Ivan pushed through, exiting the room, and made for the stairs.
“To check on the king!” he snorted to one guard that questioned his departure.
But Ivan lied. King Yarin was the least of his concerns at that desperate moment. He sprinted down the stairs, taking them three at a time, then sneaked and quick-footed his way out of the pala
ce’s back door, speeding for the cottage where Pikel and Regis waited.
CHAPTER 22
Swallowing a Demon
OF COURSE I ACCEPT YOUR WISDOM,” BROTHER AFAFRENFERE SAID. He was obviously fighting hard to maintain his composure, a reminder to the others that though he had progressed so quickly and so high up the ranks of the Order of the Yellow Rose, he was still a young man, and perhaps not so tempered.
“But you do not agree,” Grandmaster Kane replied.
“I do!” Afafrenfere blurted. “It is just that … I do not know what it is, Grandmaster, except that I am quite fond of this curious drow. I am sure that I owe him a great debt. I was lost and he was among those who found me.
“When the dwarf Ambergris saved me at my first meeting, my battle against Drizzt, and so pulled me from the Plane of Shadow, Drizzt did not have to forgive and accept me. He did not have to help guide me along a more proper road—indeed, he would have been well within his rights, legal and moral, to slay me, or to have me jailed, at least.
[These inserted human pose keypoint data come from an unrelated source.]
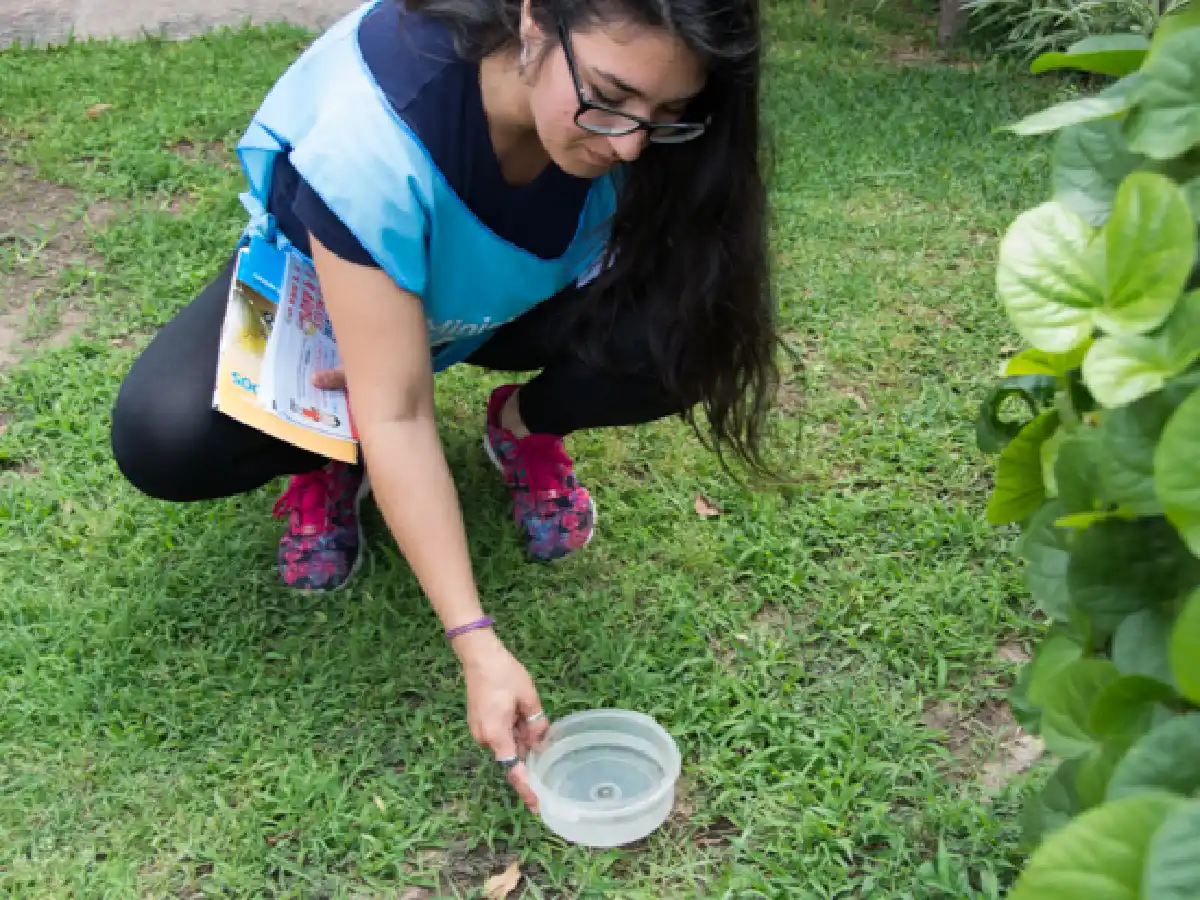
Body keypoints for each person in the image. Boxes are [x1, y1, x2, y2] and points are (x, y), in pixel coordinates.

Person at [110, 0, 777, 810]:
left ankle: (521, 427)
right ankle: (325, 443)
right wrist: (477, 645)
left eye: (668, 114)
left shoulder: (636, 117)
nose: (630, 142)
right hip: (339, 296)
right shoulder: (374, 138)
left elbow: (683, 261)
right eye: (608, 95)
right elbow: (398, 412)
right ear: (535, 19)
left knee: (694, 333)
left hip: (490, 299)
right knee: (166, 436)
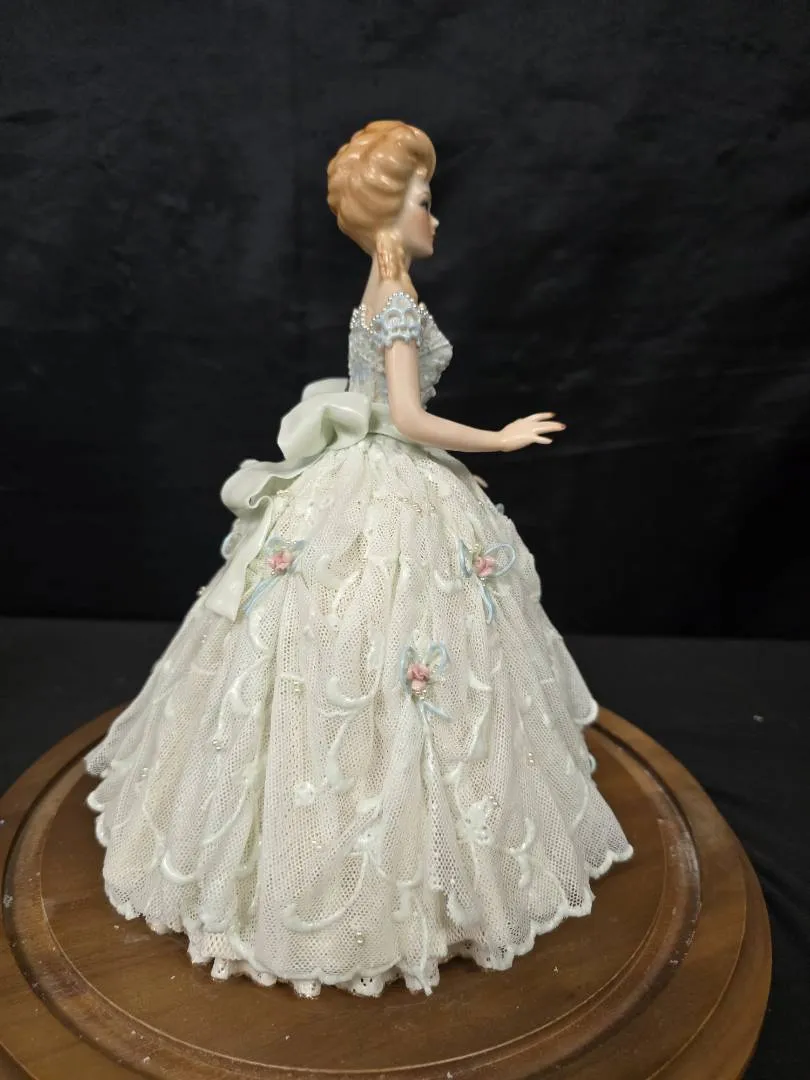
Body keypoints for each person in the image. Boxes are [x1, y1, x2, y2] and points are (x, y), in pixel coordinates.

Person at [85, 119, 633, 999]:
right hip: (386, 474)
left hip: (372, 470)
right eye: (424, 201)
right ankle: (347, 874)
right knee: (376, 635)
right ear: (391, 213)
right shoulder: (398, 299)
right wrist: (500, 437)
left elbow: (376, 399)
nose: (434, 218)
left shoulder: (381, 288)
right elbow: (408, 418)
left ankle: (400, 851)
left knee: (390, 641)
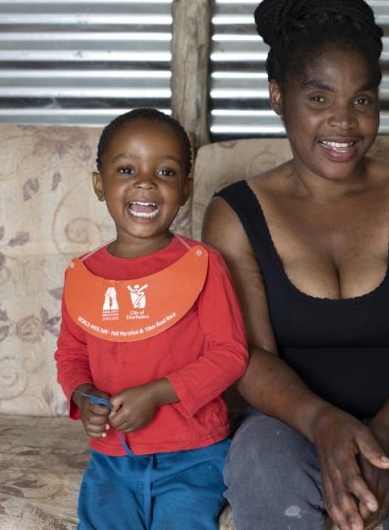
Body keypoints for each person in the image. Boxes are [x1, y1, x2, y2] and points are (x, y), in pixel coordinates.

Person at [201, 0, 389, 529]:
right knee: (261, 464)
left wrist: (387, 437)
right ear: (277, 95)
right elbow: (248, 356)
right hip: (287, 421)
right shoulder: (235, 213)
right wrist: (324, 424)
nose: (344, 122)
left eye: (362, 99)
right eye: (318, 98)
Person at [55, 108, 248, 530]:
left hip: (193, 456)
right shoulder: (84, 276)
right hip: (111, 458)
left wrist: (158, 394)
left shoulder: (204, 265)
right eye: (126, 169)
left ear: (186, 189)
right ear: (99, 184)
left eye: (165, 171)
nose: (145, 182)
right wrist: (84, 396)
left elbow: (231, 354)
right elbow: (70, 355)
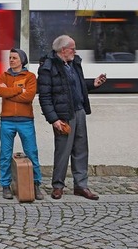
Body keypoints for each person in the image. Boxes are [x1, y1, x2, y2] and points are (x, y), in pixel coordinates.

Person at [37, 35, 107, 200]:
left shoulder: (74, 63)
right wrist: (53, 119)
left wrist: (93, 84)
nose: (75, 52)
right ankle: (58, 186)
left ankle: (81, 186)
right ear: (63, 50)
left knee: (81, 150)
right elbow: (44, 97)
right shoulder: (48, 67)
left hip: (79, 111)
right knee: (63, 151)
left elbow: (78, 85)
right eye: (73, 49)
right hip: (63, 116)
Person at [0, 49, 44, 200]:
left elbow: (28, 96)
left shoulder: (30, 77)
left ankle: (36, 184)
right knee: (5, 154)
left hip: (25, 120)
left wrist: (9, 92)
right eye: (10, 58)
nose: (11, 60)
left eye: (14, 58)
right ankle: (5, 185)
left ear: (22, 60)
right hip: (7, 120)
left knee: (32, 153)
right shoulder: (4, 75)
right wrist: (18, 89)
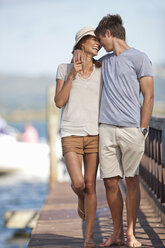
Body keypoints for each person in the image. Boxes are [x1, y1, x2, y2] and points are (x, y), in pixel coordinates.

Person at [74, 14, 154, 247]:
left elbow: (148, 96)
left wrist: (143, 128)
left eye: (100, 39)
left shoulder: (140, 58)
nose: (99, 45)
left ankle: (131, 234)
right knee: (110, 182)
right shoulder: (104, 62)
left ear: (109, 33)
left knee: (132, 180)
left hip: (132, 129)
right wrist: (78, 52)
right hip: (106, 129)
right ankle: (116, 233)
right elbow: (84, 62)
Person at [54, 27, 103, 248]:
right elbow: (59, 102)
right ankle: (81, 198)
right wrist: (72, 75)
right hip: (71, 133)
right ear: (81, 42)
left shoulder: (103, 69)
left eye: (99, 40)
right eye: (94, 39)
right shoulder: (64, 68)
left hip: (95, 134)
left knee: (91, 185)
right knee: (79, 183)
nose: (98, 43)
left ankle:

Yet he did not. He took me into his group and under his eye, and in our travels together, he trusted me, and that was perhaps the greatest gift I have ever received.”
The other few monks in the room raised their eyebrows at that claim, particularly given the amazing gifts Grandmaster Kane had bestowed upon this particular brother by possessing him and teaching him as a true and full partner that which others would spend years, decades even, trying to learn—and usually futilely.
But Kane clearly understood Afafrenfere’s point. He nodded, offering a genuine smile.
“It has not been that long,” Afafrenfere pleaded.
“Long enough to know,” said Kane. “We have done all that we can for Drizzt Do’Urden, and it is not enough, but so be it. It is time for him to go home.”